## TO DO
Rewrite the data from the line with "need what this clock shows, form h=1 m=49" through the end of the data, changing "output" to "result" and keeping everything else the same. Give only those lines.

## DATASET EXCERPTS
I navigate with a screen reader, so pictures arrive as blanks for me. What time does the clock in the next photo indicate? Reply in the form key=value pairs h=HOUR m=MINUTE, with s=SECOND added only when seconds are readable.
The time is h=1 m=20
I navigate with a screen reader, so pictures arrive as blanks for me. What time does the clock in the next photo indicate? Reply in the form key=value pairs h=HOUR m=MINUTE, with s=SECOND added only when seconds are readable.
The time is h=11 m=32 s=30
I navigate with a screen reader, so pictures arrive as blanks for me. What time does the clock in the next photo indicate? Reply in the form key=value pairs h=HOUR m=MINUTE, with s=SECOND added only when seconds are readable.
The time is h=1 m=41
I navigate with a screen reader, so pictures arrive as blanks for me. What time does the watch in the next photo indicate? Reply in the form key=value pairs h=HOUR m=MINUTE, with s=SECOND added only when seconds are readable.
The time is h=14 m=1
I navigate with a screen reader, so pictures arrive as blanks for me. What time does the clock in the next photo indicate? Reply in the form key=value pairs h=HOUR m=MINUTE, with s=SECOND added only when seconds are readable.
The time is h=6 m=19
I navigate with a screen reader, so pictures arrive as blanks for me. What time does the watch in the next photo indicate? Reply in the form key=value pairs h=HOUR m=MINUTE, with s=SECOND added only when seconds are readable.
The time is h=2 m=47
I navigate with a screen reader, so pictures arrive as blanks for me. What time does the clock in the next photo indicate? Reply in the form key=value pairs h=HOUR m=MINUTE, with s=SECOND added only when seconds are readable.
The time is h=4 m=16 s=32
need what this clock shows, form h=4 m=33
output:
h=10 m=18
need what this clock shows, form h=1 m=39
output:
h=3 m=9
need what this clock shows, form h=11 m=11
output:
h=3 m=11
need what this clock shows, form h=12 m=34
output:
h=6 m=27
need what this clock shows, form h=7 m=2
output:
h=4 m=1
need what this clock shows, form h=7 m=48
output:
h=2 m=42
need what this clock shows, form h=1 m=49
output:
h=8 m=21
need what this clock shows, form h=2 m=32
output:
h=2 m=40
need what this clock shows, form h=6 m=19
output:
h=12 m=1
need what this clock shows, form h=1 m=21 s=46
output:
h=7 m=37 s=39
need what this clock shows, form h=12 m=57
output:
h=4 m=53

## SOLUTION BELOW
need what this clock shows, form h=1 m=49
result:
h=8 m=21
need what this clock shows, form h=2 m=32
result:
h=2 m=40
need what this clock shows, form h=6 m=19
result:
h=12 m=1
need what this clock shows, form h=1 m=21 s=46
result:
h=7 m=37 s=39
need what this clock shows, form h=12 m=57
result:
h=4 m=53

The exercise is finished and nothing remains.